I have a soft spot for the remote, ruined church at Lancaut on the banks of the Wye. I first saw it from the Welsh side of the river years ago and longed to get a closer look. Then, newly single and in possession of a car, I discovered a walk in a book, the route of which took me and Ted right past it. Inside there was a grave slab with a heart etched on it.
So it was especially lovely to see the font from the old church here. It is made of lead and dates from c1120-40. Can't help wondering how many children have been baptised in it, and what were their lives like.
Some rather lovely turn-of-the-century Arts and Crafts stained glass by Christopher Whall.
And, of course, the stupendous Great East Window which boasts the second largest expanse of mediaeval glass in the country.
Wooden parclose screen and Tower
Struts supporting the arches which support the Tower
The Romanesque nave built in the final years of the 11th century
Stained glass stone ...
The 15th century Tower and South Transept
The South Porch built at the beginning of the 15th century.
As the Treasury is closed on Sundays and the Tower and Crypt were closed for winter, I reluctantly left, squeezing my way past men in khaki and women in black who were filing in for the next Remembrance Service. The City Museum and Folk Museum were also closed, so I hobbled down to the docks on my poorly feet to make the most of the sun on water.
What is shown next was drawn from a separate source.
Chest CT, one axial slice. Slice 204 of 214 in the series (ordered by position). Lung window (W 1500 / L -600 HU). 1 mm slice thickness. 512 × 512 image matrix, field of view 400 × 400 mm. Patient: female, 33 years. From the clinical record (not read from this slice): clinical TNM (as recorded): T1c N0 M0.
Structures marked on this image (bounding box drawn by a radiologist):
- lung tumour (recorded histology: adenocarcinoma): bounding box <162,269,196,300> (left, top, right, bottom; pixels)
Taking a short cut back to the Leisure Centre to wait for Son the Elder, I found myself trundling down a road that looked disquietingly familiar, given that I barely know Gloucester at all. Then the penny dropped: I was walking down Cromwell Street.
Where so many women were murdered, there is now a tarmac walk way with a sign post pointing to the city centre.
Of course it's impossible for anyone old enough to remember those terrible discoveries in 1994 to be at all objective, though I would defy anyone to wander down that street without feeling a sense of foreboding.